Quote every line of text in the rows below verbatim, omitting the pictures.

*** Begin section ***

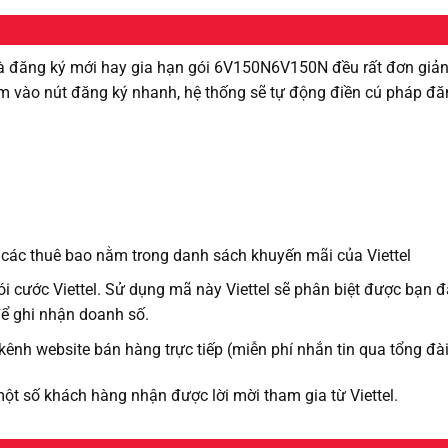
à đăng ký mới hay gia hạn gói 6V150N6V150N đều rất đơn giản
m vào nút đăng ký nhanh, hệ thống sẽ tự động điền cú pháp đă
các thuê bao nằm trong danh sách khuyến mãi của Viettel
i cước Viettel. Sử dụng mã này Viettel sẽ phân biệt được bạn 
để ghi nhận doanh số.
 kênh website bán hàng trực tiếp (miễn phí nhắn tin qua tổng đà
một số khách hàng nhận được lời mời tham gia từ Viettel.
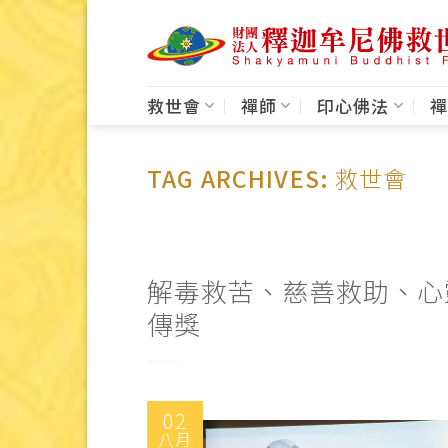
Skip
to
content
救世會
禪師
印心佛法
禪
TAG ARCHIVES:
救世會
解毒救苦、慈善救助、心
傳獎
02
八月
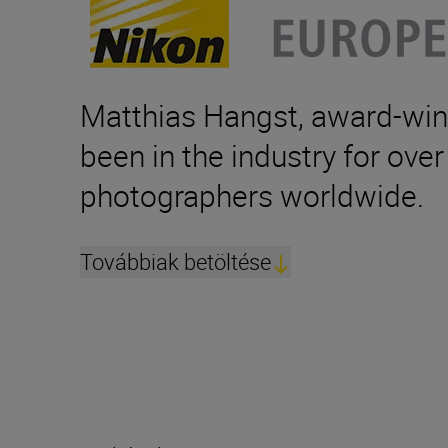
Matthias Hangst, award-win
been in the industry for ove
photographers worldwide.
Továbbiak betöltése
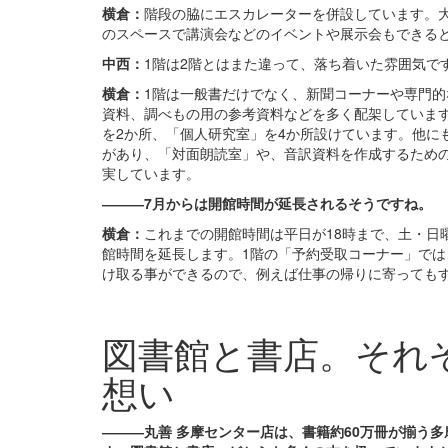
横倉：
階段の脇にエスカレーターを併設しています。
のスペースで講演会などのイベントや展示会もできる
中西：
1階は2階とはまた違って、落ち着いた雰囲気で
横倉：
1階は一般書だけでなく、新聞コーナーや専門
資料、調べもの用の参考資料などを多く配架していま
を2か所、「個人研究室」を4か所設けています。他に
があり、「対面朗読室」や、音訳資料を作成するため
実しています。
―――7月からは開館時間が延長されるそうですね。
横倉：
これまでの開館時間は平日が18時まで、土・日曜
館時間を延長します。1階の「
予約
受取
コーナー」では
け取る事ができるので、例えば仕事の帰りに寄っても
図書館と書店。それ
想い
―――丸善 多摩センター店は、書籍約60万冊が揃う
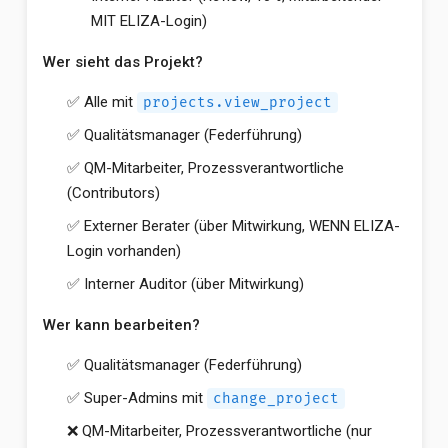
MIT ELIZA-Login)
Wer sieht das Projekt?
✅ Alle mit
projects.view_project
✅ Qualitätsmanager (Federführung)
✅ QM-Mitarbeiter, Prozessverantwortliche
(Contributors)
✅ Externer Berater (über Mitwirkung, WENN ELIZA-
Login vorhanden)
✅ Interner Auditor (über Mitwirkung)
Wer kann bearbeiten?
✅ Qualitätsmanager (Federführung)
✅ Super-Admins mit
change_project
❌ QM-Mitarbeiter, Prozessverantwortliche (nur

*** End section ***

**EXERCISE ANSWER:**
à đăng ký mới hay gia hạn gói 6V150N6V150N đều rất đơn giản
m vào nút đăng ký nhanh, hệ thống sẽ tự động điền cú pháp đă
các thuê bao nằm trong danh sách khuyến mãi của Viettel
i cước Viettel. Sử dụng mã này Viettel sẽ phân biệt được bạn 
để ghi nhận doanh số.
 kênh website bán hàng trực tiếp (miễn phí nhắn tin qua tổng đà
một số khách hàng nhận được lời mời tham gia từ Viettel.
Skip
to
content
救世會
禪師
印心佛法
禪
TAG ARCHIVES:
救世會
解毒救苦、慈善救助、心
傳獎
02
八月
Matthias Hangst, award-win
been in the industry for ove
photographers worldwide.
Továbbiak betöltése
横倉：
階段の脇にエスカレーターを併設しています。
のスペースで講演会などのイベントや展示会もできる
中西：
1階は2階とはまた違って、落ち着いた雰囲気で
横倉：
1階は一般書だけでなく、新聞コーナーや専門
資料、調べもの用の参考資料などを多く配架していま
を2か所、「個人研究室」を4か所設けています。他に
があり、「対面朗読室」や、音訳資料を作成するため
実しています。
―――7月からは開館時間が延長されるそうですね。
横倉：
これまでの開館時間は平日が18時まで、土・日曜
館時間を延長します。1階の「
予約
受取
コーナー」では
け取る事ができるので、例えば仕事の帰りに寄っても
図書館と書店。それ
想い
―――丸善 多摩センター店は、書籍約60万冊が揃う
MIT ELIZA-Login)
Wer sieht das Projekt?
✅ Alle mit
projects.view_project
✅ Qualitätsmanager (Federführung)
✅ QM-Mitarbeiter, Prozessverantwortliche
(Contributors)
✅ Externer Berater (über Mitwirkung, WENN ELIZA-
Login vorhanden)
✅ Interner Auditor (über Mitwirkung)
Wer kann bearbeiten?
✅ Qualitätsmanager (Federführung)
✅ Super-Admins mit
change_project
❌ QM-Mitarbeiter, Prozessverantwortliche (nur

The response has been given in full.